The legality of taking on the scammers has been discussed there before, quite a few times. (Here is one instance of it occuring: http://forum.419eater.com/forum/viewtopic.php?t=126475&highlight=).

When one member asked a policeman here in Australia about the chances of a baiter being prosecuted if a scammer complained, he basially said “no difference to a drug dealer being sold fake drugs…would be laughed out of the police station if he even tried”, to quote a member there. Whilst we obviously can’t take it as professional legal advice, and it isn’t technically the same thing as aa419 is involved in, I’d be prepared to bet that the situation would be very similar. I seriously doubt that any scammers operating these fake banks have ever complained (as they would have to answer some very embarassing questions about being 419 scammers), and I would be extremely surprised if the police really wanted to do anytihng about it.

As far as I know, nobody involved in fighting fake banks with aa419 has ever wound up in any actual legal trouble for doing what they do, and I somehow doubt that law enforcement bodies are about to shut them down any time soon.

(Note: I am neither a cop nor a lawyer, and none of this is real legal advice, just a series of observations)

What the flashmobbers are doing may be technically on the wrong side of American law but I still approve. It is not done out of malice or for profit, but for a sense of mischevious benevolence. If it does take hundreds of participants to be effective, and given that there is virtually no chance of any of the owners of these sites bringing a complaint to the US authorities, then the flashmobbers are pretty safe from prosecution.

Perhaps its American law that needs to catch up?

If you care to read the above sources from aa419, you will hopefully understand why the Mugu Marauder does not constitute anything close to a DDoS attack. To put it short, aa419 flashmobs are bandwidth hogging instead of “overwhelming a system”. The idea and the corresponding implementation do not target the host or the hoster, they do not intend to and do not actually disrupt services, overload servers and such. Quite the contrary is true. As soon as the targeted fraudulent site goes down, the load stops immediately. The targeted (fraudulent, illegal) site goes down as soon as the purchased monthly bandwidth will be exceeded or when the hoster, who was previously notified at least twice and who ignored the complaints, eventually decides to take it down, respectively.

If the intent of the project is to take down websites by overloading them with traffic, well, I’d say that constitutes a denial-of-service attack.
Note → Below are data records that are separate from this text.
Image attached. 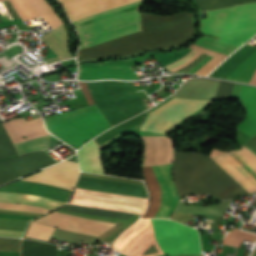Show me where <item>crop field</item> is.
I'll list each match as a JSON object with an SVG mask.
<instances>
[{
  "label": "crop field",
  "mask_w": 256,
  "mask_h": 256,
  "mask_svg": "<svg viewBox=\"0 0 256 256\" xmlns=\"http://www.w3.org/2000/svg\"><path fill=\"white\" fill-rule=\"evenodd\" d=\"M149 112L150 111L148 110V111L144 112L143 114H141V115H139V116H137L133 119L128 120L125 123H122V124L112 128V129H110L109 131L99 135L94 140L99 145V144L111 139L112 137L116 136L117 134H119V133H121V132H123V131L141 123V122H144Z\"/></svg>",
  "instance_id": "crop-field-22"
},
{
  "label": "crop field",
  "mask_w": 256,
  "mask_h": 256,
  "mask_svg": "<svg viewBox=\"0 0 256 256\" xmlns=\"http://www.w3.org/2000/svg\"><path fill=\"white\" fill-rule=\"evenodd\" d=\"M208 102L206 100L173 98L150 112L141 130L166 134L177 123Z\"/></svg>",
  "instance_id": "crop-field-10"
},
{
  "label": "crop field",
  "mask_w": 256,
  "mask_h": 256,
  "mask_svg": "<svg viewBox=\"0 0 256 256\" xmlns=\"http://www.w3.org/2000/svg\"><path fill=\"white\" fill-rule=\"evenodd\" d=\"M245 147L250 149L256 154V135L244 144Z\"/></svg>",
  "instance_id": "crop-field-35"
},
{
  "label": "crop field",
  "mask_w": 256,
  "mask_h": 256,
  "mask_svg": "<svg viewBox=\"0 0 256 256\" xmlns=\"http://www.w3.org/2000/svg\"><path fill=\"white\" fill-rule=\"evenodd\" d=\"M53 230V227L46 226L37 222H32L26 234V237L44 239L48 241Z\"/></svg>",
  "instance_id": "crop-field-25"
},
{
  "label": "crop field",
  "mask_w": 256,
  "mask_h": 256,
  "mask_svg": "<svg viewBox=\"0 0 256 256\" xmlns=\"http://www.w3.org/2000/svg\"><path fill=\"white\" fill-rule=\"evenodd\" d=\"M79 85H80V87H81V89H82V91H83V93L85 95V98H86L88 104L89 105L95 104L93 99H92V97H91L90 92H88L89 89H88L86 83H81L80 82Z\"/></svg>",
  "instance_id": "crop-field-34"
},
{
  "label": "crop field",
  "mask_w": 256,
  "mask_h": 256,
  "mask_svg": "<svg viewBox=\"0 0 256 256\" xmlns=\"http://www.w3.org/2000/svg\"><path fill=\"white\" fill-rule=\"evenodd\" d=\"M156 241L168 255L198 254L200 242L197 230L164 219H151Z\"/></svg>",
  "instance_id": "crop-field-8"
},
{
  "label": "crop field",
  "mask_w": 256,
  "mask_h": 256,
  "mask_svg": "<svg viewBox=\"0 0 256 256\" xmlns=\"http://www.w3.org/2000/svg\"><path fill=\"white\" fill-rule=\"evenodd\" d=\"M181 256H201V255H181Z\"/></svg>",
  "instance_id": "crop-field-38"
},
{
  "label": "crop field",
  "mask_w": 256,
  "mask_h": 256,
  "mask_svg": "<svg viewBox=\"0 0 256 256\" xmlns=\"http://www.w3.org/2000/svg\"><path fill=\"white\" fill-rule=\"evenodd\" d=\"M147 146L145 166L171 163L173 161V144L167 136L143 137Z\"/></svg>",
  "instance_id": "crop-field-17"
},
{
  "label": "crop field",
  "mask_w": 256,
  "mask_h": 256,
  "mask_svg": "<svg viewBox=\"0 0 256 256\" xmlns=\"http://www.w3.org/2000/svg\"><path fill=\"white\" fill-rule=\"evenodd\" d=\"M69 204L142 215L147 205V199L76 188Z\"/></svg>",
  "instance_id": "crop-field-11"
},
{
  "label": "crop field",
  "mask_w": 256,
  "mask_h": 256,
  "mask_svg": "<svg viewBox=\"0 0 256 256\" xmlns=\"http://www.w3.org/2000/svg\"><path fill=\"white\" fill-rule=\"evenodd\" d=\"M64 209L71 210V211L104 215V216L118 217V218H124V219H128L130 216H132L131 214H126L122 212H111L106 210L84 208V207H78V206H72V205H69ZM36 221L47 224V225L59 227L65 230L84 233V234H90L95 236H100L101 234L105 233L110 228L116 225V224L101 222L97 220L58 213V212H54Z\"/></svg>",
  "instance_id": "crop-field-9"
},
{
  "label": "crop field",
  "mask_w": 256,
  "mask_h": 256,
  "mask_svg": "<svg viewBox=\"0 0 256 256\" xmlns=\"http://www.w3.org/2000/svg\"><path fill=\"white\" fill-rule=\"evenodd\" d=\"M217 40H218L217 38L203 36L201 39L196 41L195 44L201 45L203 47H206L227 55L231 54L235 49L238 48L237 46L216 42Z\"/></svg>",
  "instance_id": "crop-field-23"
},
{
  "label": "crop field",
  "mask_w": 256,
  "mask_h": 256,
  "mask_svg": "<svg viewBox=\"0 0 256 256\" xmlns=\"http://www.w3.org/2000/svg\"><path fill=\"white\" fill-rule=\"evenodd\" d=\"M201 20L203 34L220 37L219 42L240 46L256 34V3L207 12Z\"/></svg>",
  "instance_id": "crop-field-6"
},
{
  "label": "crop field",
  "mask_w": 256,
  "mask_h": 256,
  "mask_svg": "<svg viewBox=\"0 0 256 256\" xmlns=\"http://www.w3.org/2000/svg\"><path fill=\"white\" fill-rule=\"evenodd\" d=\"M146 58L148 57L144 55L136 59L81 66L78 79H139L130 66L138 64Z\"/></svg>",
  "instance_id": "crop-field-14"
},
{
  "label": "crop field",
  "mask_w": 256,
  "mask_h": 256,
  "mask_svg": "<svg viewBox=\"0 0 256 256\" xmlns=\"http://www.w3.org/2000/svg\"><path fill=\"white\" fill-rule=\"evenodd\" d=\"M79 0H59L61 4ZM140 0H84L62 5L73 22L98 11L114 8Z\"/></svg>",
  "instance_id": "crop-field-15"
},
{
  "label": "crop field",
  "mask_w": 256,
  "mask_h": 256,
  "mask_svg": "<svg viewBox=\"0 0 256 256\" xmlns=\"http://www.w3.org/2000/svg\"><path fill=\"white\" fill-rule=\"evenodd\" d=\"M88 84L96 105L111 127L146 110L137 94L130 92L128 83ZM96 105L45 118L46 128L77 148L89 138L110 128Z\"/></svg>",
  "instance_id": "crop-field-2"
},
{
  "label": "crop field",
  "mask_w": 256,
  "mask_h": 256,
  "mask_svg": "<svg viewBox=\"0 0 256 256\" xmlns=\"http://www.w3.org/2000/svg\"><path fill=\"white\" fill-rule=\"evenodd\" d=\"M253 234L233 229L223 240V244L240 247L243 240L251 241Z\"/></svg>",
  "instance_id": "crop-field-27"
},
{
  "label": "crop field",
  "mask_w": 256,
  "mask_h": 256,
  "mask_svg": "<svg viewBox=\"0 0 256 256\" xmlns=\"http://www.w3.org/2000/svg\"><path fill=\"white\" fill-rule=\"evenodd\" d=\"M239 98H243L250 117H246L237 128L254 136L256 134V88L243 85Z\"/></svg>",
  "instance_id": "crop-field-20"
},
{
  "label": "crop field",
  "mask_w": 256,
  "mask_h": 256,
  "mask_svg": "<svg viewBox=\"0 0 256 256\" xmlns=\"http://www.w3.org/2000/svg\"><path fill=\"white\" fill-rule=\"evenodd\" d=\"M253 255H256V250H255V252H254V254Z\"/></svg>",
  "instance_id": "crop-field-39"
},
{
  "label": "crop field",
  "mask_w": 256,
  "mask_h": 256,
  "mask_svg": "<svg viewBox=\"0 0 256 256\" xmlns=\"http://www.w3.org/2000/svg\"><path fill=\"white\" fill-rule=\"evenodd\" d=\"M190 48L194 49V50H197L201 53H204V54H208L212 57H215V58H218V59H221L223 60L224 58H226L227 56H224L222 54H219V53H216V52H212V51H209V50H206V49H203L201 47H198V46H195V45H191Z\"/></svg>",
  "instance_id": "crop-field-30"
},
{
  "label": "crop field",
  "mask_w": 256,
  "mask_h": 256,
  "mask_svg": "<svg viewBox=\"0 0 256 256\" xmlns=\"http://www.w3.org/2000/svg\"><path fill=\"white\" fill-rule=\"evenodd\" d=\"M256 50L255 46L244 45L231 55L222 65L215 69L210 76L225 79L229 76L248 56ZM256 69V51L248 57L229 77L226 79L249 83Z\"/></svg>",
  "instance_id": "crop-field-13"
},
{
  "label": "crop field",
  "mask_w": 256,
  "mask_h": 256,
  "mask_svg": "<svg viewBox=\"0 0 256 256\" xmlns=\"http://www.w3.org/2000/svg\"><path fill=\"white\" fill-rule=\"evenodd\" d=\"M22 235H23V231L0 229V236H8V237L21 238Z\"/></svg>",
  "instance_id": "crop-field-32"
},
{
  "label": "crop field",
  "mask_w": 256,
  "mask_h": 256,
  "mask_svg": "<svg viewBox=\"0 0 256 256\" xmlns=\"http://www.w3.org/2000/svg\"><path fill=\"white\" fill-rule=\"evenodd\" d=\"M250 84L256 85V71H255V73H254V75H253V77H252V79L250 81Z\"/></svg>",
  "instance_id": "crop-field-37"
},
{
  "label": "crop field",
  "mask_w": 256,
  "mask_h": 256,
  "mask_svg": "<svg viewBox=\"0 0 256 256\" xmlns=\"http://www.w3.org/2000/svg\"><path fill=\"white\" fill-rule=\"evenodd\" d=\"M81 171L103 174L100 163V148L92 140L78 151Z\"/></svg>",
  "instance_id": "crop-field-21"
},
{
  "label": "crop field",
  "mask_w": 256,
  "mask_h": 256,
  "mask_svg": "<svg viewBox=\"0 0 256 256\" xmlns=\"http://www.w3.org/2000/svg\"><path fill=\"white\" fill-rule=\"evenodd\" d=\"M3 126L11 138L42 127L43 121L39 118L27 122L20 118L5 122ZM3 126L0 123V159L17 155V153L21 155L45 149L49 146L50 135H47L13 144L17 151L16 153ZM55 163L57 162L43 151L0 161V185Z\"/></svg>",
  "instance_id": "crop-field-3"
},
{
  "label": "crop field",
  "mask_w": 256,
  "mask_h": 256,
  "mask_svg": "<svg viewBox=\"0 0 256 256\" xmlns=\"http://www.w3.org/2000/svg\"><path fill=\"white\" fill-rule=\"evenodd\" d=\"M256 0H196L201 11L239 5L241 3L253 2Z\"/></svg>",
  "instance_id": "crop-field-24"
},
{
  "label": "crop field",
  "mask_w": 256,
  "mask_h": 256,
  "mask_svg": "<svg viewBox=\"0 0 256 256\" xmlns=\"http://www.w3.org/2000/svg\"><path fill=\"white\" fill-rule=\"evenodd\" d=\"M208 55L202 54L200 57H198L193 63H191L186 68L178 71V72H187L189 73L191 70H193L198 64H200L205 58H207Z\"/></svg>",
  "instance_id": "crop-field-33"
},
{
  "label": "crop field",
  "mask_w": 256,
  "mask_h": 256,
  "mask_svg": "<svg viewBox=\"0 0 256 256\" xmlns=\"http://www.w3.org/2000/svg\"><path fill=\"white\" fill-rule=\"evenodd\" d=\"M238 152L243 158H245L255 169H256V157L251 154L244 147L238 151L232 152L230 154ZM238 153L215 160V162L224 169L235 181H237L242 187L256 183V170ZM244 189L250 193L256 191V184L244 187Z\"/></svg>",
  "instance_id": "crop-field-12"
},
{
  "label": "crop field",
  "mask_w": 256,
  "mask_h": 256,
  "mask_svg": "<svg viewBox=\"0 0 256 256\" xmlns=\"http://www.w3.org/2000/svg\"><path fill=\"white\" fill-rule=\"evenodd\" d=\"M10 2L23 21L42 17L54 29L63 24L44 0H10Z\"/></svg>",
  "instance_id": "crop-field-16"
},
{
  "label": "crop field",
  "mask_w": 256,
  "mask_h": 256,
  "mask_svg": "<svg viewBox=\"0 0 256 256\" xmlns=\"http://www.w3.org/2000/svg\"><path fill=\"white\" fill-rule=\"evenodd\" d=\"M201 55V53H197L193 58H191L189 61H187L185 64H183L181 67H179V68H176V69H174V70H171V72H175V71H178V70H180V69H182L183 67H185V66H187L188 64H190L192 61H194L198 56H200Z\"/></svg>",
  "instance_id": "crop-field-36"
},
{
  "label": "crop field",
  "mask_w": 256,
  "mask_h": 256,
  "mask_svg": "<svg viewBox=\"0 0 256 256\" xmlns=\"http://www.w3.org/2000/svg\"><path fill=\"white\" fill-rule=\"evenodd\" d=\"M40 39L59 56L44 60L47 64L72 58L67 47L68 39L62 25Z\"/></svg>",
  "instance_id": "crop-field-19"
},
{
  "label": "crop field",
  "mask_w": 256,
  "mask_h": 256,
  "mask_svg": "<svg viewBox=\"0 0 256 256\" xmlns=\"http://www.w3.org/2000/svg\"><path fill=\"white\" fill-rule=\"evenodd\" d=\"M197 52L192 50L188 55H186L185 57H183L182 59L172 63V64H169L167 66H165L167 69L171 70L181 64H183L184 62H186L187 60H189L191 57H193Z\"/></svg>",
  "instance_id": "crop-field-31"
},
{
  "label": "crop field",
  "mask_w": 256,
  "mask_h": 256,
  "mask_svg": "<svg viewBox=\"0 0 256 256\" xmlns=\"http://www.w3.org/2000/svg\"><path fill=\"white\" fill-rule=\"evenodd\" d=\"M221 60L213 58L211 61H209L205 66H203L201 69H199L196 73L198 75L206 76L209 72H211L219 63Z\"/></svg>",
  "instance_id": "crop-field-29"
},
{
  "label": "crop field",
  "mask_w": 256,
  "mask_h": 256,
  "mask_svg": "<svg viewBox=\"0 0 256 256\" xmlns=\"http://www.w3.org/2000/svg\"><path fill=\"white\" fill-rule=\"evenodd\" d=\"M79 187L143 197L140 186L136 184L84 177Z\"/></svg>",
  "instance_id": "crop-field-18"
},
{
  "label": "crop field",
  "mask_w": 256,
  "mask_h": 256,
  "mask_svg": "<svg viewBox=\"0 0 256 256\" xmlns=\"http://www.w3.org/2000/svg\"><path fill=\"white\" fill-rule=\"evenodd\" d=\"M21 239H1L0 251L20 252ZM0 252V256H19L20 253Z\"/></svg>",
  "instance_id": "crop-field-26"
},
{
  "label": "crop field",
  "mask_w": 256,
  "mask_h": 256,
  "mask_svg": "<svg viewBox=\"0 0 256 256\" xmlns=\"http://www.w3.org/2000/svg\"><path fill=\"white\" fill-rule=\"evenodd\" d=\"M233 83L220 81L218 91L214 99H232Z\"/></svg>",
  "instance_id": "crop-field-28"
},
{
  "label": "crop field",
  "mask_w": 256,
  "mask_h": 256,
  "mask_svg": "<svg viewBox=\"0 0 256 256\" xmlns=\"http://www.w3.org/2000/svg\"><path fill=\"white\" fill-rule=\"evenodd\" d=\"M161 188V204L160 203V189L159 185L154 173V170ZM150 166V167H142V171L144 173L146 184L151 191L150 199L151 204L149 209L144 213L142 218H150L153 217H169L171 212L177 205L178 195L176 192L175 185L173 184L170 176V167L171 164L168 165H160V166Z\"/></svg>",
  "instance_id": "crop-field-7"
},
{
  "label": "crop field",
  "mask_w": 256,
  "mask_h": 256,
  "mask_svg": "<svg viewBox=\"0 0 256 256\" xmlns=\"http://www.w3.org/2000/svg\"><path fill=\"white\" fill-rule=\"evenodd\" d=\"M141 3L142 1L114 8L73 22L81 38L80 50L116 37L140 32ZM141 24L140 33L79 50L78 60L127 56L148 48L174 47L195 35L190 13L170 16L141 13Z\"/></svg>",
  "instance_id": "crop-field-1"
},
{
  "label": "crop field",
  "mask_w": 256,
  "mask_h": 256,
  "mask_svg": "<svg viewBox=\"0 0 256 256\" xmlns=\"http://www.w3.org/2000/svg\"><path fill=\"white\" fill-rule=\"evenodd\" d=\"M78 172V163L64 161L24 180L38 181L72 189ZM24 180H20L10 186L0 188V191L37 194L64 202L67 201L71 192L70 189ZM7 192H0V201L37 205L50 210L65 204L64 202L37 195Z\"/></svg>",
  "instance_id": "crop-field-5"
},
{
  "label": "crop field",
  "mask_w": 256,
  "mask_h": 256,
  "mask_svg": "<svg viewBox=\"0 0 256 256\" xmlns=\"http://www.w3.org/2000/svg\"><path fill=\"white\" fill-rule=\"evenodd\" d=\"M180 196L187 193H210L219 199L247 193L207 155L175 152L172 169Z\"/></svg>",
  "instance_id": "crop-field-4"
}]
</instances>
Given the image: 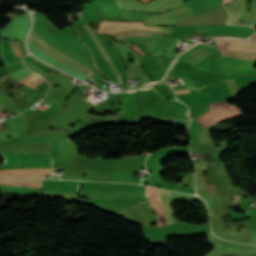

Even if not, someone on the “dark side” (if you’ll excuse the pun) could easily argue the point and file charges or a civil lawsuit.

If DOSing the bad guys is legal in your jurisdiction, that’s great. DOS away. But it’s not legal here, and cases like Charles Booher (arrested for making death threats to a spammer, later killed himself) make it clear that even with spammer, breaking the law to stop them is risky. Some people are willing to take the risk. Others are not.

The big mistake, of course, is assuming there’s only one solution to the problem.